■ Directive
Could you return every line of the records below that contains the word "حدائق"?

■ Data for analysis
BEGIN
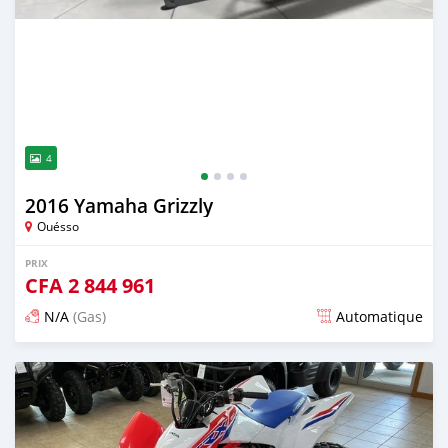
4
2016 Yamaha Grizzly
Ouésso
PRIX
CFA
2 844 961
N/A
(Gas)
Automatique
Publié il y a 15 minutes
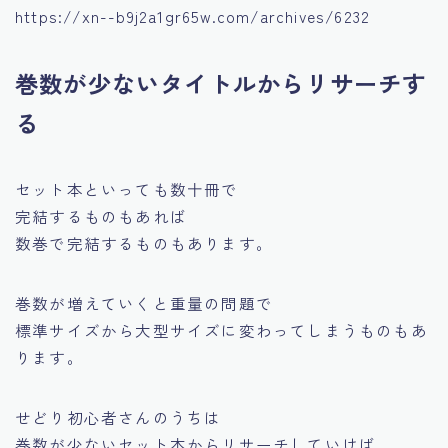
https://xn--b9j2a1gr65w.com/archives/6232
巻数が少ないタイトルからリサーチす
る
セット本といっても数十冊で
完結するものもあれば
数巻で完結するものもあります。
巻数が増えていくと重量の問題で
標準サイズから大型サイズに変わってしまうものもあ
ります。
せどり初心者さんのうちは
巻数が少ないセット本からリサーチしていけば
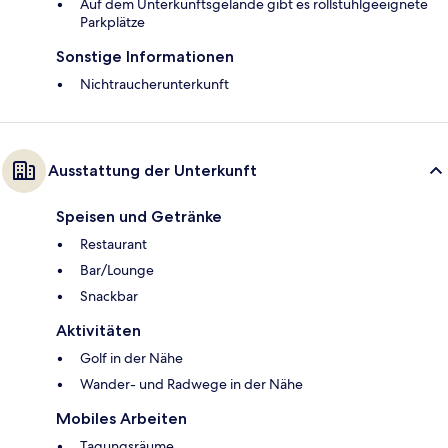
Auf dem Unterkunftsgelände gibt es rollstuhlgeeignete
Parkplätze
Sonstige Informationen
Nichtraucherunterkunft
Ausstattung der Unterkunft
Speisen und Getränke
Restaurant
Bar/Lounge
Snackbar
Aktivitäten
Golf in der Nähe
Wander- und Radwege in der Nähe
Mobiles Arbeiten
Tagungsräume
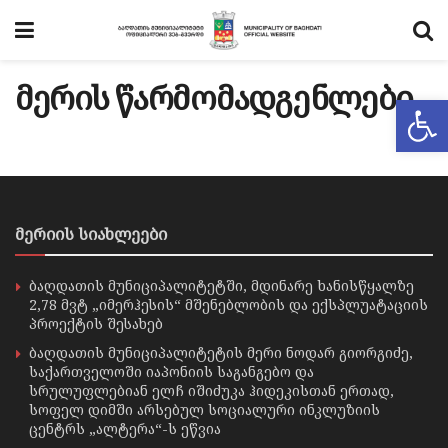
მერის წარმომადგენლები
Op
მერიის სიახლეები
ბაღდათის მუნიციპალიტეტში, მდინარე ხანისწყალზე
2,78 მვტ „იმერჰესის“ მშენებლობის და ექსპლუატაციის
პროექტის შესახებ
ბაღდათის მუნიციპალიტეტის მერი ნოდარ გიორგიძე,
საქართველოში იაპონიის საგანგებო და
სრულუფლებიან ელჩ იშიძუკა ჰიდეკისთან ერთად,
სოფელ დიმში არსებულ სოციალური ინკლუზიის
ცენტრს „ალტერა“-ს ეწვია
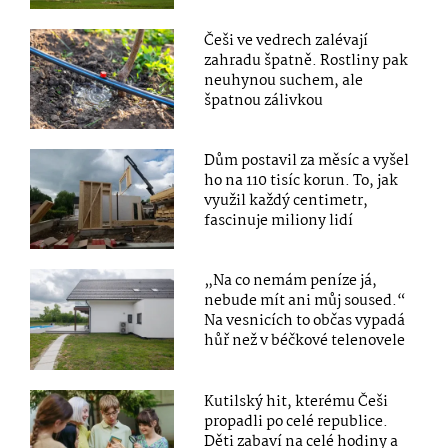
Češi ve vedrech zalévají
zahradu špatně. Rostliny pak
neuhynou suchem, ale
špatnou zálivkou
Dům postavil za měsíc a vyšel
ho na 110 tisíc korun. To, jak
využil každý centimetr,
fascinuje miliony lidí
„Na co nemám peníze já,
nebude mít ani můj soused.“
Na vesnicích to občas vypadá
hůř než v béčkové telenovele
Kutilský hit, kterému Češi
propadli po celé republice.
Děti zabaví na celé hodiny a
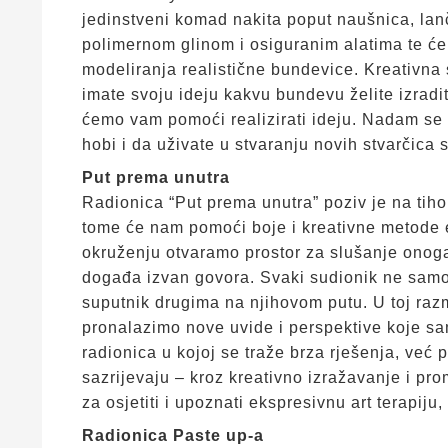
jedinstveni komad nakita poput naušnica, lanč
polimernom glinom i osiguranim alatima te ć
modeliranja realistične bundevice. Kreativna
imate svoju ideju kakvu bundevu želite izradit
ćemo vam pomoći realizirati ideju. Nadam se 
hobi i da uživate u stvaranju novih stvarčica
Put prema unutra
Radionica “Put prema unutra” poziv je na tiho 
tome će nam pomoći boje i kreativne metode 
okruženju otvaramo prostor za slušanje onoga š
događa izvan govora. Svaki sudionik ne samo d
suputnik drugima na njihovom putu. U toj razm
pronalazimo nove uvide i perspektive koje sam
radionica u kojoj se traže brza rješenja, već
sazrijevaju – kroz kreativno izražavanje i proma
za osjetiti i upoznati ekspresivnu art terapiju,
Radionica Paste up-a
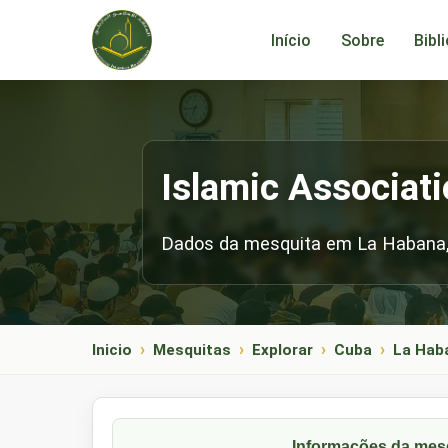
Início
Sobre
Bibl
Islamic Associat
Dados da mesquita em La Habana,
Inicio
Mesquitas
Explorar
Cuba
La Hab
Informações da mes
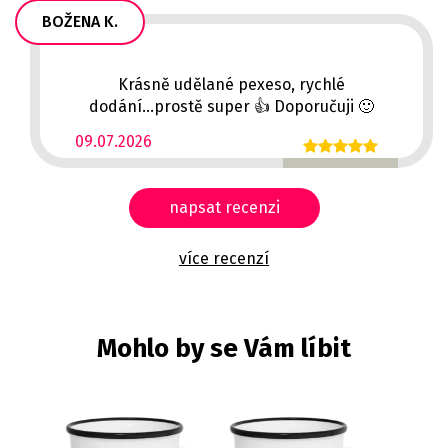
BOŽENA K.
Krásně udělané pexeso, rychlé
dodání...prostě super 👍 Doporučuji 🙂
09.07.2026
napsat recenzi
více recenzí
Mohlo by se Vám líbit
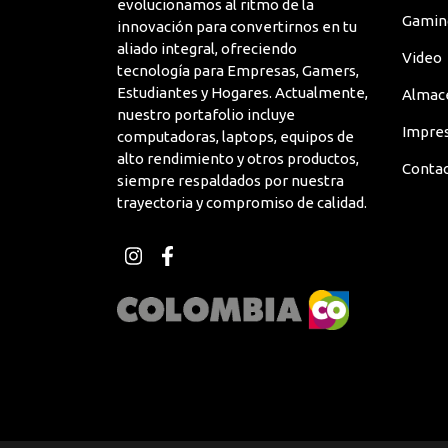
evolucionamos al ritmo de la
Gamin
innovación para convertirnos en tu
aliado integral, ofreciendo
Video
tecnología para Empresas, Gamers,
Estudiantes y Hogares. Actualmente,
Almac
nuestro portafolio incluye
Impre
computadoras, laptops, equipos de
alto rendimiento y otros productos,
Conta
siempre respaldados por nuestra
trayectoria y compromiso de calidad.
END
BEGIN
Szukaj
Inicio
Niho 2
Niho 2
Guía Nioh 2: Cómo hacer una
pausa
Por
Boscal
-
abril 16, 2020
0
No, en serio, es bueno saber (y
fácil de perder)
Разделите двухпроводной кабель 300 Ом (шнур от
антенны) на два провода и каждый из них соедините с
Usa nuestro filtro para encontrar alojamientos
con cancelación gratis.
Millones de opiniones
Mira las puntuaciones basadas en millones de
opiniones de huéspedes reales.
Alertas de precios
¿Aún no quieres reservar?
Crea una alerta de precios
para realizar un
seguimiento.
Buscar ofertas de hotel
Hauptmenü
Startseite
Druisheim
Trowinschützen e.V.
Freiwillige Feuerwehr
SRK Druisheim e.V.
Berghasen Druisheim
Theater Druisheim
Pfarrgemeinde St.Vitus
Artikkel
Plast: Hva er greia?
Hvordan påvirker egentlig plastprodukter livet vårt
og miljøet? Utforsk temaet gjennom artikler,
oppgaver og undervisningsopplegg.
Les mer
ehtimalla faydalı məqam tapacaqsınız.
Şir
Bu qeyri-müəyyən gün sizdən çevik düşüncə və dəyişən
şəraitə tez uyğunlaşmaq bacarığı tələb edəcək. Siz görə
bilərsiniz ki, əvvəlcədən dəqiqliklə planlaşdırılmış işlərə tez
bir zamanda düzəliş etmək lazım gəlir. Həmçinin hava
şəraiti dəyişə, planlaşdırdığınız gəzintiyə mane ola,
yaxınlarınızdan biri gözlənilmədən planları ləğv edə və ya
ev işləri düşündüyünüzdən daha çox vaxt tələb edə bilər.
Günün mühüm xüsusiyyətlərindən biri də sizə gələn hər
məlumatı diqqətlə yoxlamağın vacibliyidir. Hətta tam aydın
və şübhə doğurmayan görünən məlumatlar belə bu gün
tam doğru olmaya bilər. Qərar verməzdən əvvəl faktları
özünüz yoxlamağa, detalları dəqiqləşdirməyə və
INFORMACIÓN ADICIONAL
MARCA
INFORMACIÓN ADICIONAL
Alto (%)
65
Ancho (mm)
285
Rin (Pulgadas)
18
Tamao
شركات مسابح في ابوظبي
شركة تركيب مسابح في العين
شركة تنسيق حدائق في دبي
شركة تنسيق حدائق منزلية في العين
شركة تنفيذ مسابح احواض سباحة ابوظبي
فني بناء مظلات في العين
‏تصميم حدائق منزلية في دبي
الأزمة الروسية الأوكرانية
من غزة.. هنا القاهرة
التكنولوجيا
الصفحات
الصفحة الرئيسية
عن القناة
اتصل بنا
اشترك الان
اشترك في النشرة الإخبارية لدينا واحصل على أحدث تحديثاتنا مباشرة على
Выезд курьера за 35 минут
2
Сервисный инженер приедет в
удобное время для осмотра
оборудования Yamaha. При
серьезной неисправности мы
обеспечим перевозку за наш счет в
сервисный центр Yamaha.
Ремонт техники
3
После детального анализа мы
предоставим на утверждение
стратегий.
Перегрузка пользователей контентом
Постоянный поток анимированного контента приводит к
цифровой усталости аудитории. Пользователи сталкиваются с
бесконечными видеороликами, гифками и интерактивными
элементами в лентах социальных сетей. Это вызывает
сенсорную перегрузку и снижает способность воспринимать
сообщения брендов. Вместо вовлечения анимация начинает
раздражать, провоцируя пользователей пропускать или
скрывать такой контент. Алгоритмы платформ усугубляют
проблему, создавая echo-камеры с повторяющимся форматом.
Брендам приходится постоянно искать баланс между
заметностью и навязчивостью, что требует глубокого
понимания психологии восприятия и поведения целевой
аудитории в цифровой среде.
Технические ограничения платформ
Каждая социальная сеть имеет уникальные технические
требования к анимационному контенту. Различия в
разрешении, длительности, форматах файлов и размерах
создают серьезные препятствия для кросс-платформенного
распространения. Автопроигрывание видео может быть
END
■ Expected answer
شركة تنسيق حدائق في دبي
شركة تنسيق حدائق منزلية في العين
‏تصميم حدائق منزلية في دبي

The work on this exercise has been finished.